Millikin continued to serve in the Organized Reserve Corps after the war, including a 1922 assignment to the 369th Field Artillery regiment, a unit of the 96th Division. By 1929, he was a captain in the 10th Field Artillery Regiment. In 1936, he was a captain in the 362nd Field Artillery, a subordinate command of the 96th Division. He was still serving as a captain in 1942, when he volunteered for active duty during World War II.

==Continued career==
Before the 1919–1920 school year, Millikin resigned his teaching position at Lincoln High School in Portland, Oregon. He arrived at Queen Anne High School in Seattle in 1919 as a history teacher and athletic coach. He resigned from the high school eleven years later, and worked first for a book publisher and later for the state Department of Labor and Industries.

In 1937, when Millikin was King County, Washington auditor, he issued "hundreds of [marriage] licences [...] without the prospective bride and groom being compelled to appear" according to the Associated Press, who cited "white slavery" as the main opposition to Millikin's practices. He was elected to two terms as auditor.

Millikin was elected as Mayor of Seattle on March 11, 1941, defeating police chief William F. Devin in a special election to finish the term of mayor Arthur B. Langlie, who resigned to become Governor of Washington.

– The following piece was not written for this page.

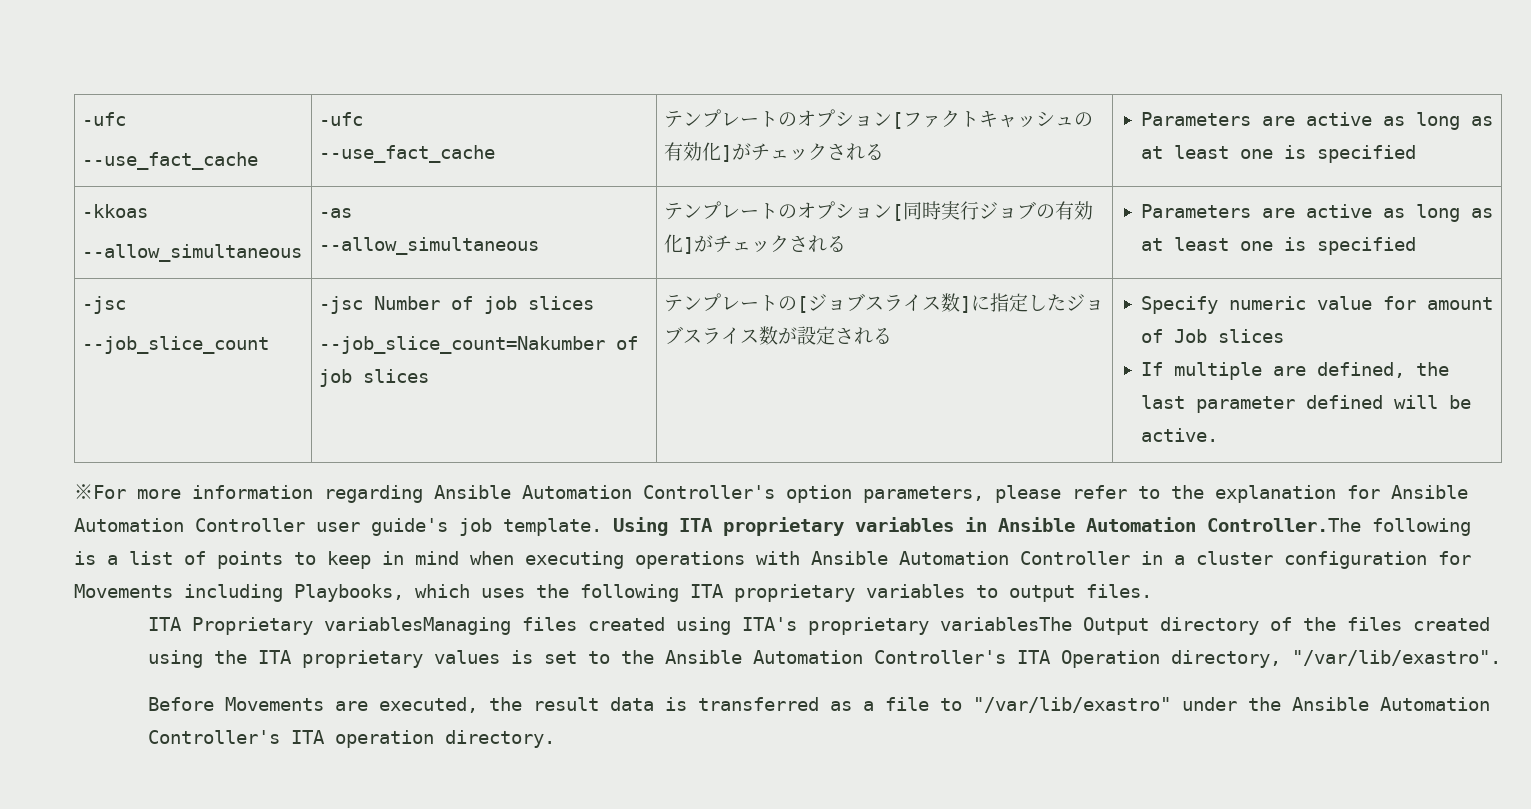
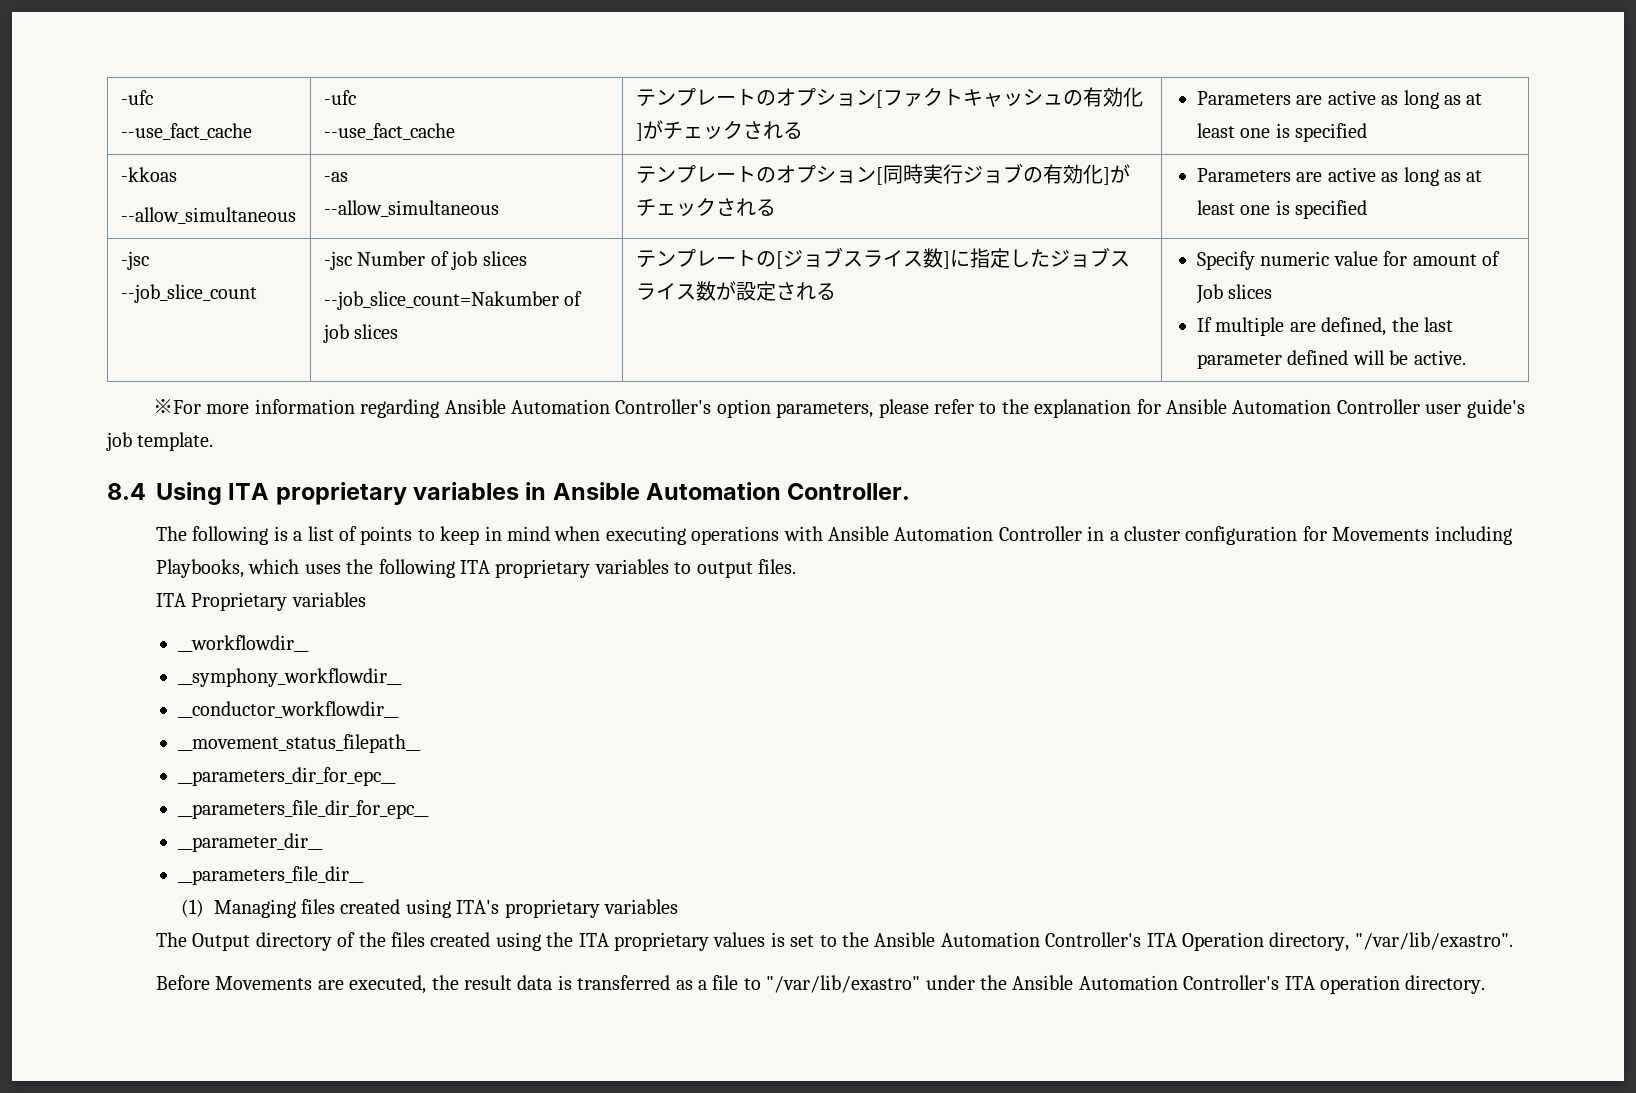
(602, 527) none -> [107,483,146,500] // 8.4
[1207,518,1361,532] Controller.The -> [787,483,911,500] [156,526,188,541] Controller. // The
[324,617,512,635] variablesManaging -> [291,592,366,607] [178,635,310,652] [178,668,403,687] [178,701,400,718] [178,734,422,753] [178,767,397,786] [178,800,430,819] [178,833,324,852] [178,866,365,885] [180,899,296,918] variables // __workflowdir__ // __symphony_workflowdir__ // __conductor_workflowdir__ // __movement_status_filepath__ // __parameters_dir_for_epc__ // __parameters_file_dir_for_epc__ // __parameter_dir__ // __parameters_file_dir__ // (1) Managing
[940,617,1073,631] variablesThe -> [603,899,678,914] [156,932,188,947] variables // The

During a strike of American Federation of Labor affiliated welders in October 1941, Seattle Mayor Millikin demanded the striking workers return to their jobs without negotiations.

Millikin was mayor at the time of the Bombing of Pearl Harbor and the United States's entry into World War II. He supported the internment of Japanese Americans, which began in early 1942, and stirred fears of Japanese traitors that would burn Seattle to the ground. On March 8, 1942, Millikin was at the launching of the USS Carmick (DD-493) when he said it would be "heard in Australia and Tokyo" in front of ten thousand shipyard workers and United States Navy men.

Millikin lost to Devin in the 1942 mayoral election.

==Later life==
After leaving the mayor's office, Millikin was called to active duty with the United States Army and served with Artillery units in the South Pacific. He continued to serve in the Reserve after the war, and retired as a lieutenant colonel in 1950. Millikin would go on to work for the State Department of Veteran Affairs and as a distillery representative before serving on the civil staff of King County Sheriff Tim McCullough until his permanent retirement in 1960.

He died in Seattle on March 23, 1970.